Informacje o możliwych przenosinach Błaszczykowskiego do Legii kilka tygodni temu jako pierwszy podał Polsatsport.pl. W grę od samego początku miało wchodzić wyłącznie wypożyczenie reprezentanta Polski z Wolfsburga. Zgodnie z tamtymi doniesieniami, przedstawiciele Legii mieli kontaktować się zarówno z niemieckim klubem, jak i samym zawodnikiem.
- Dziś sprawa jest na takim
etapie, że nie można mówić o jakichkolwiek warunkach transferu.
To nie ta chwila. Wydaje mi się, że dobry moment będzie w
pierwszym, drugim tygodniu lutego. Decyzja ostatecznie będzie
należeć do Kuby. My zawsze czekamy na niego z otwartymi rękoma -
mówił chwilę później prezes Legii, Bogusław Leśnodorski.

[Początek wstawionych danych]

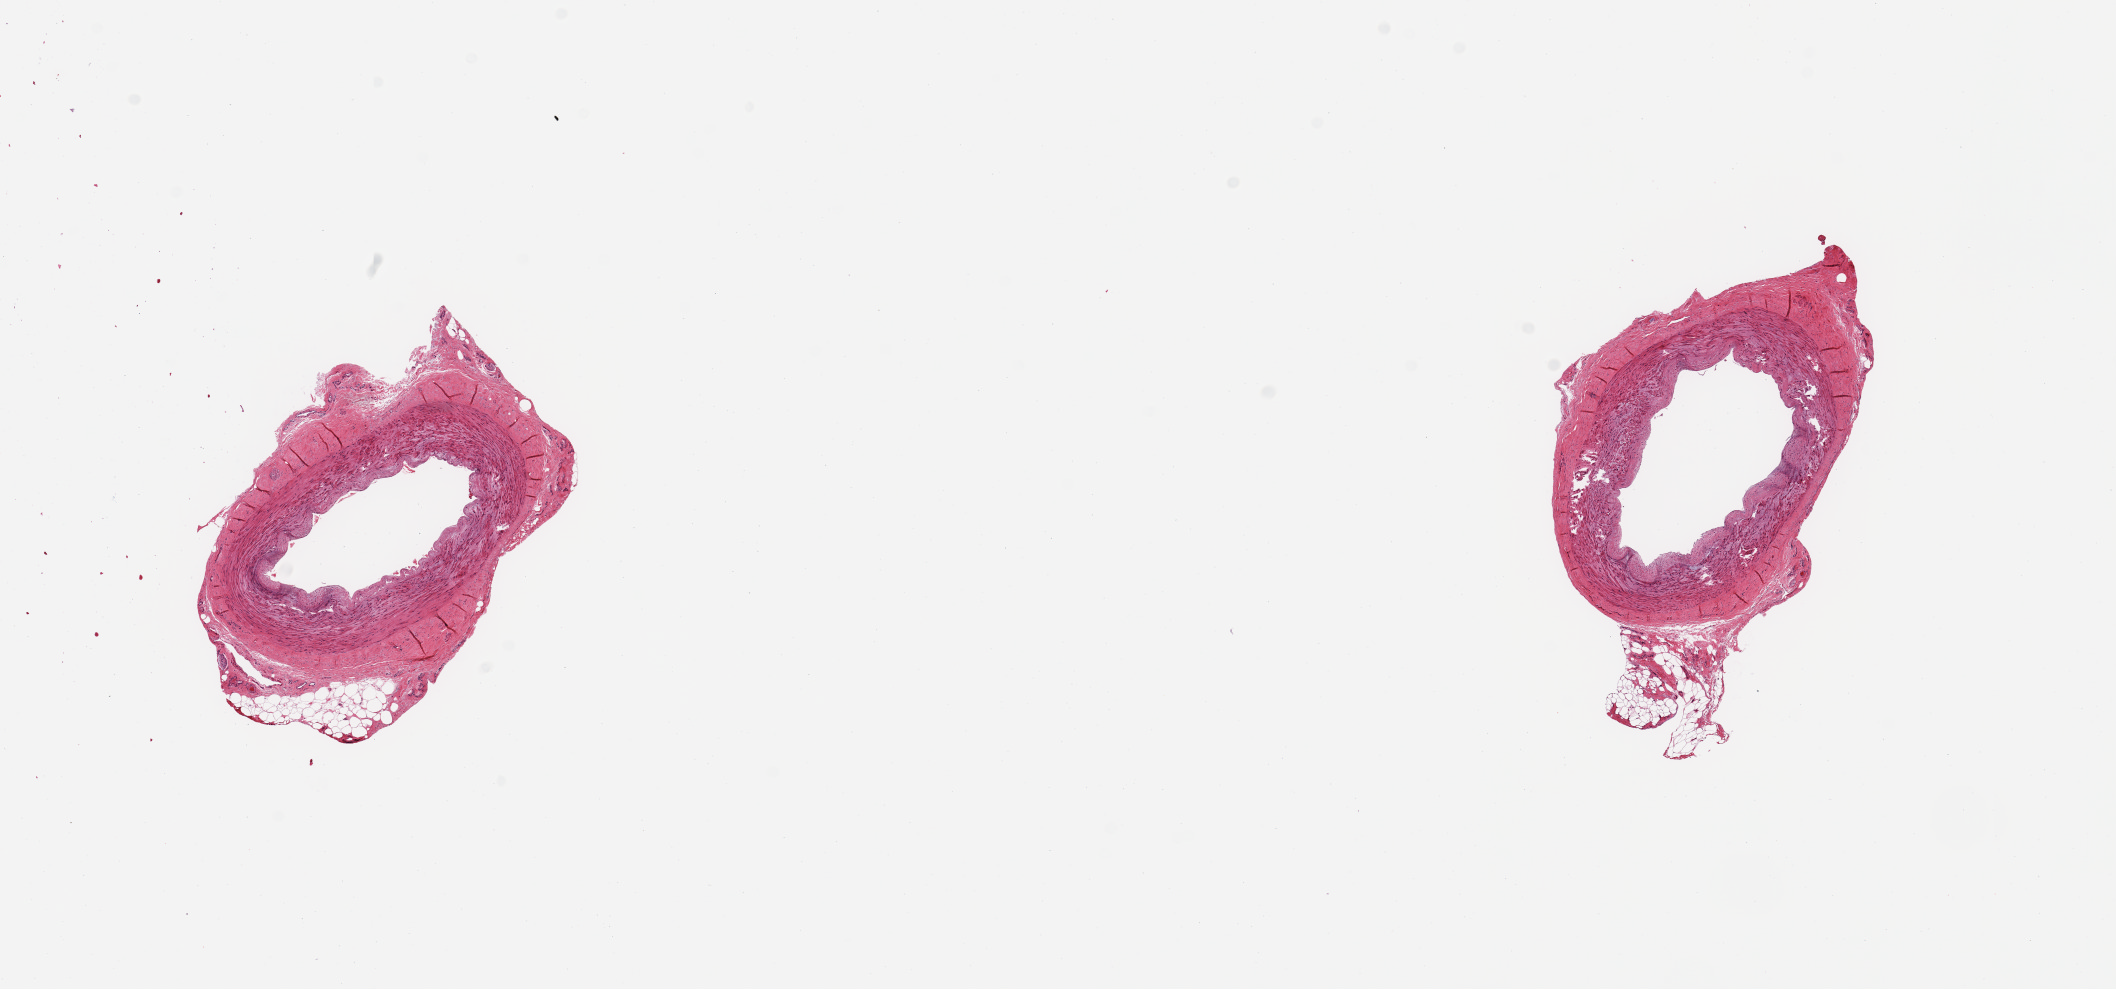
Whole-slide image, haematoxylin and eosin stain, brightfield, a low-resolution overview of the entire scanned area, about 16.7 x 7.8 mm (slide scanned at 20x); PAXgene-fixed, paraffin-embedded tissue; section of tibial artery (target tissue); tissue donor sample. Donor sex: male.
Reviewer comment on this tissue sample: 2 pieces; 10% external fat content.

Jak całą sprawę już po pewnym
czasie skomentował Żewłakow? - Nie dzwoniłem do Kuby
Błaszczykowskiego. Był pomysł, aby sprowadzić go do Legii, ale
powiedzmy sobie szczerze - to poważny człowiek i piłkarz. Taki
transfer moglibyśmy przeprowadzić tylko w wypadku chęci Kuby. A
tych brakowało - przyznał dyrektor sportowy mistrzów Polski.
-
Rozmawialiśmy z osobą, która mogła wysondować to, czy warto do
niego uderzać. I z tego, co się dowiedzieliśmy, Kuba nie był
zainteresowany zmianą kraju, a na pewno nie był zainteresowany
powrotem do Polski - dodał Żewłakow.